Centralne Biuro Antykorupcyjne zarzuca wiceszefowi klubu PO Wojciechowi Wilkowi złamanie ustawy o wykonywaniu mandatu posła i składanie fałszywych zeznań - informują media. Poseł przyznaje: "Być może naruszyłem ustawę". Ale po rozmowie z szefem klubu informuje także, że nie zrezygnuje ze współkierowania klubem.
O sprawie napisała czwartkowa "Rzeczpospolita", powołując się na lubelską telewizję internetową itvl.pl.
Wilk w latach 2005-2010 był prezesem klubu FKS Stal Kraśnik. Według CBA, na stanowisku prezesa klubu poseł Wilk zarządzał działalnością gospodarczą prowadzoną z wykorzystaniem mienia komunalnego. Chodzi m.in. o dotacje z Urzędu Miasta w Kraśniku. A tego zabrania ustawa. W dodatku poseł PO w swoich oświadczeniach majątkowych pomijał fakt szefowania kraśnickiemu klubowi.
Pragnę jednocześnie zauważyć, że mój przypadek nie jest odosobniony w obecnej kadencji Sejmu RP. Są także inni posłowie z różnych opcji politycznych, także z terenu Lubelszczyzny, którzy chcąc wspierać lokalne kluby sportowe zaangażowali się w ich działalność Wojciech Wilk
Tłumaczył się w klubie
Wilk przyznaje, że "być może naruszył ustawę", ale nie uważa, że powinien wpisywać informację o kierowaniu klubem do oświadczenia majątkowego. - Trzeba rozgraniczyć dwie kwestie. Jedna jest taka, że byłem prezesem klubu, być nim nie powinienem. Być może naruszyłem ustawę o wykonywaniu mandatu posła i senatora. Będę to jeszcze analizował, ale tutaj naruszenie mogło być - przez moje przeoczenie - powiedział Wilk.

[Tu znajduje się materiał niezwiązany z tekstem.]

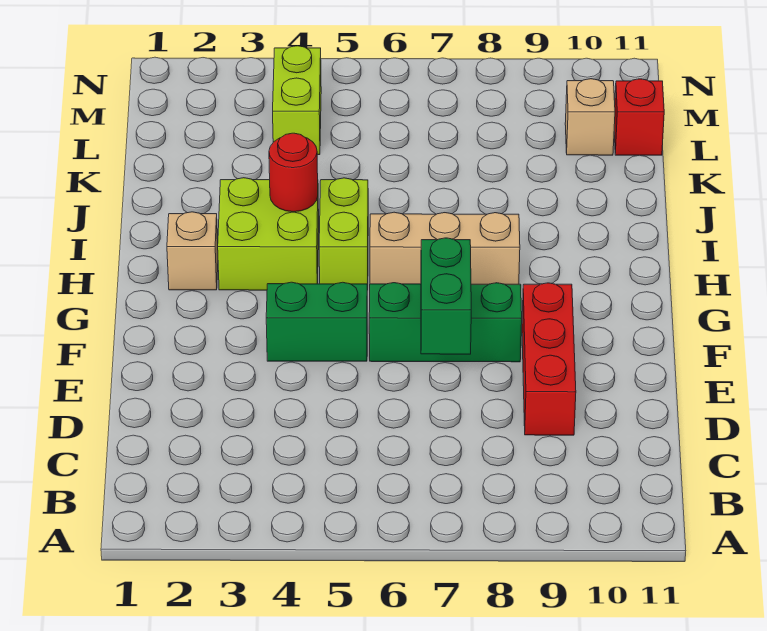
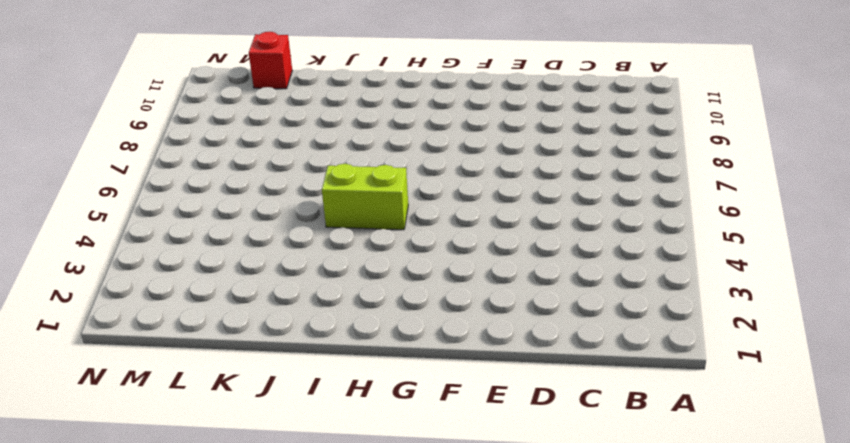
none -> red brick D9:F9 level 1
none -> green brick F4:F5 level 1
none -> green brick F6:F8 level 1

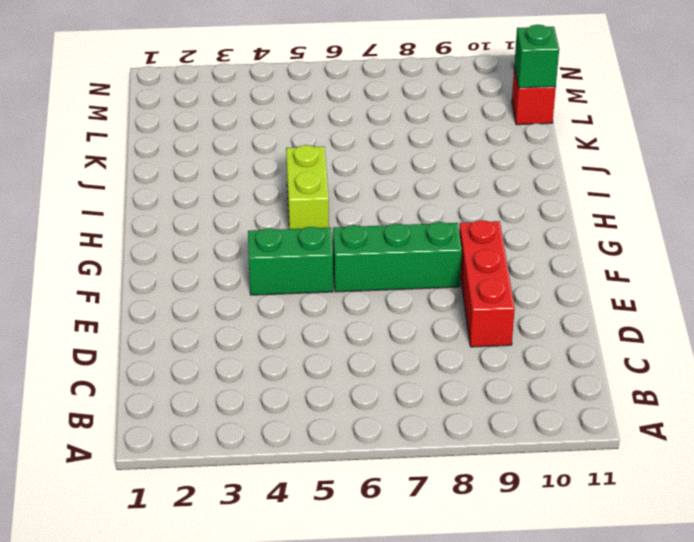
green brick L11 level 2 -> none
none -> tan brick H2 level 1
none -> lime brick H3:I4 level 1
none -> tan brick H6:H8 level 1

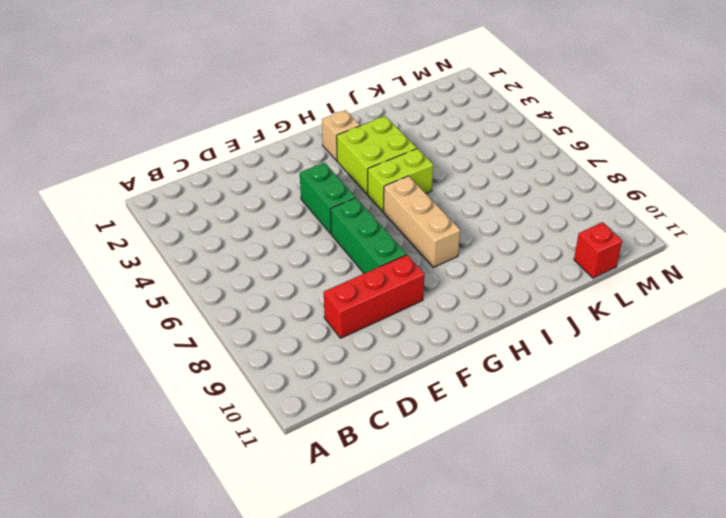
none -> lime brick L4:M4 level 1
none -> tan brick L10 level 1
none -> green brick E7:F7 level 2

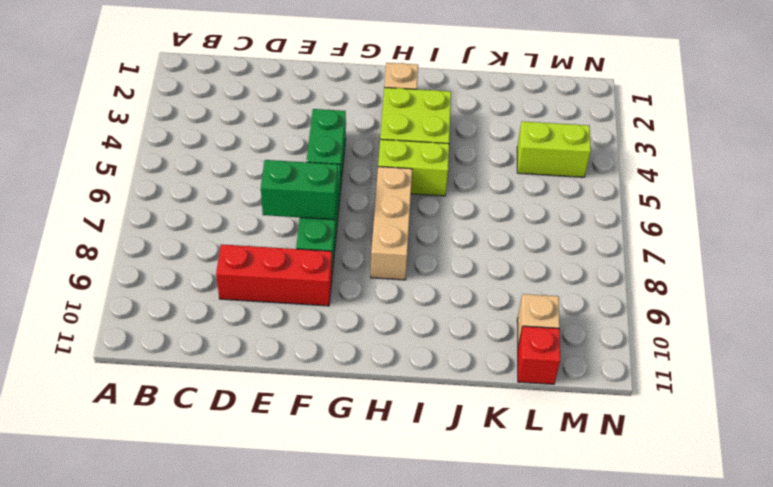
none -> red round brick I4 level 2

- Natomiast jeżeli chodzi o wpisanie tego do oświadczenia majątkowego, jestem nadal przekonany, że nie powinienem tego wpisywać, bo nie osiągałem z tego tytułu żadnych dochodów - ani wynagrodzenia, ani zwrotu na delegację, dosłownie nic. W związku z tym do oświadczenia majątkowego tego nie wpisałem i powiem szczerze, że gdybym miał dzisiaj wypełnić to oświadczenie, też pewnie bym tego nie wpisał - dodał wiceszef klubu PO.
W czwartek przed południem Wilk rozmawiał o całej sprawie z szefem klubu PO Tomaszem Tomczykiewiczem. - Pan przewodniczący wysłuchał moich wyjaśnień, na dzień dzisiejszy nie ma mowy o żadnym podawaniu się do dymisji. To nie jest sprawa, która zmuszałaby mnie do tego, nie czuję w żaden sposób odpowiedzialny w takim zakresie, w jakim to mówi CBA. Przewodniczący Tomczykiewicz podziela mój pogląd - powiedział Wilk po spotkaniu z szefem klubu.

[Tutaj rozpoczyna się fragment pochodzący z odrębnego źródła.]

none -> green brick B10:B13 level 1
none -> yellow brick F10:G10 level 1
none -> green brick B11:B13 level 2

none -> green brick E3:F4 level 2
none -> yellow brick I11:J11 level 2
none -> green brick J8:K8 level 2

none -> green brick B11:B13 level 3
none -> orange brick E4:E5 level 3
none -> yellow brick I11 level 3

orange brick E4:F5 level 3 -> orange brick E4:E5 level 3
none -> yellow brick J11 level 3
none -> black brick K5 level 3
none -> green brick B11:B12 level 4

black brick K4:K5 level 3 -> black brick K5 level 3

"Mój przypadek nie jest odosobniony"
W oświadczeniu, jakie umieścił na swojej stronie internetowej Wilk deklaruje, że nie będzie w żaden sposób utrudniał wyjaśnienia sprawy. - Przyznaję, że w myśl obowiązujących przepisów mogło dojść do naruszenia przepisów ustawy o wykonywaniu mandatu posła i senatora, ale moim zdaniem i prawników, z którymi tę kwestię konsultowałem, jest to jedynie wykroczenie regulaminowe - czytamy w oświadczeniu.
- Pragnę jednocześnie zauważyć, że mój przypadek nie jest odosobniony w obecnej kadencji Sejmu RP. Są także inni posłowie z różnych opcji politycznych, także z terenu Lubelszczyzny, którzy chcąc wspierać lokalne kluby sportowe zaangażowali się w ich działalność. Podejrzewam, że w ich przypadku, tak jak ma to miejsce w moim, od samego początku nie chodziło o chęć osiągnięcia jakichkolwiek korzyści materialnych, a wręcz odwrotnie, o wsparcie działalności realizowanej na rzecz lokalnej społeczności - napisał Wilk.